Bush, Perot Appear on in Taped Interviews on MTV
WASHINGTON (AP) _ Two presidential candidates decided at the last minute that they couldn’t cede the Madonna set to baby boomer Bill Clinton and turned up Sunday night on MTV.
Independent Ross Perot played the Dutch uncle, dispensing lectures and stern advice about sex, drugs and voting. President Bush ended up on the defensive on subjects ranging from taxes and abortion to the motor-voter bill. Both interviews were taped.
Clinton appeared on the music-video cable station in June, answering audience questions and promising that if elected, he would return to MTV as president. MTV’s coverage of the campaign has been aimed at young voters.
Initially Bush dismissed the idea of going on MTV. ″I think in a campaign year you’ve got to draw the line somewhere,″ he said in June. ″And I am not going to be out there kind of being a teeny-bopper at 68. I just can’t do it.″
But times and strategies changed. So on Saturday, he submitted to an interview as his train rolled through Wisconsin.
He was asked if it was fair that a couple making $53,000 in 1991 paid a 28 percent tax rate while the president and his wife, with a $1 million income, paid 16 percent.
″Did you say how much we gave away there?″ Bush asked, and said he had contributed the whole $1 million to charity. As for the tax rate differential, he said, ″I think it’s fair″ and added, ″I’m for lower taxes as far across the board as possible.″
Perot got easier questions from a different interviewer and directed most of his remarks straight to his audience.
″Stop irresponsible sex,′ he said emphatically. ″Just remember everytime you start thinking about it that Ross said you’re not a rabbit.″
He told young men: ″You’re dirt if you create a baby and you don’t take all the responsibilities of a father... That’s not a man, that’s not a boy, that’s a jerk.″
He told drug abusers: ″You’re a burden to society, and you’re selfish.″
The Bush interview steered clear of some touchy issues - the administration’s Iraq policy and Bush’s role in the Iran-Contra affair.
An MTV spokeswoman, Carole Robinson, said those were the conditions put on the interview by the Bush campaign.
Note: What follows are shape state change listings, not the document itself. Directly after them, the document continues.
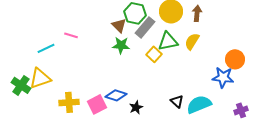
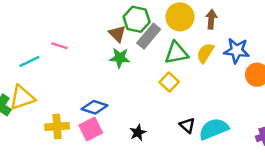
yellow square: (154, 54) -> (169, 82), moved
blue star: (223, 77) -> (237, 51), moved
blue diamond: (116, 95) -> (94, 107), moved

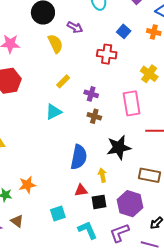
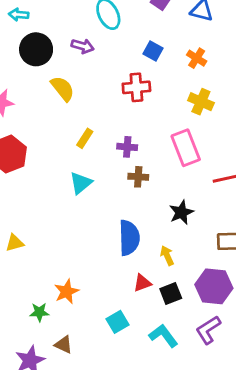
purple arrow: (75, 27) -> (83, 46), moved
orange cross: (154, 32) -> (197, 58), moved, turned 32
black star: (119, 147) -> (181, 212), size x0.7

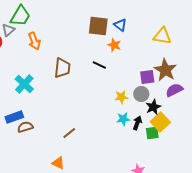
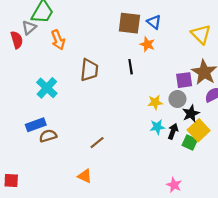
yellow triangle: (162, 36) -> (201, 34), turned 36
black line: (99, 65) -> (131, 67), turned 56
green square: (152, 133) -> (190, 143), turned 32

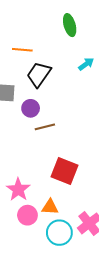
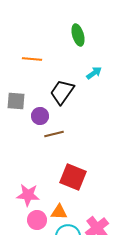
black trapezoid: (39, 74) -> (62, 92), moved
pink star: (18, 189) -> (28, 195), turned -30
The White House denied conditions had been set, but Robinson said that was ″absolutely not true.″
On other subjects, Bush said he vetoed the bill that would have allowed registration when a person got a license because he was concerned about possible fraud. He also said he believes in the abortion-counseling ″gag rule″ on health professionals at federal funded birth control clinics because only doctors should discuss abortion with clients.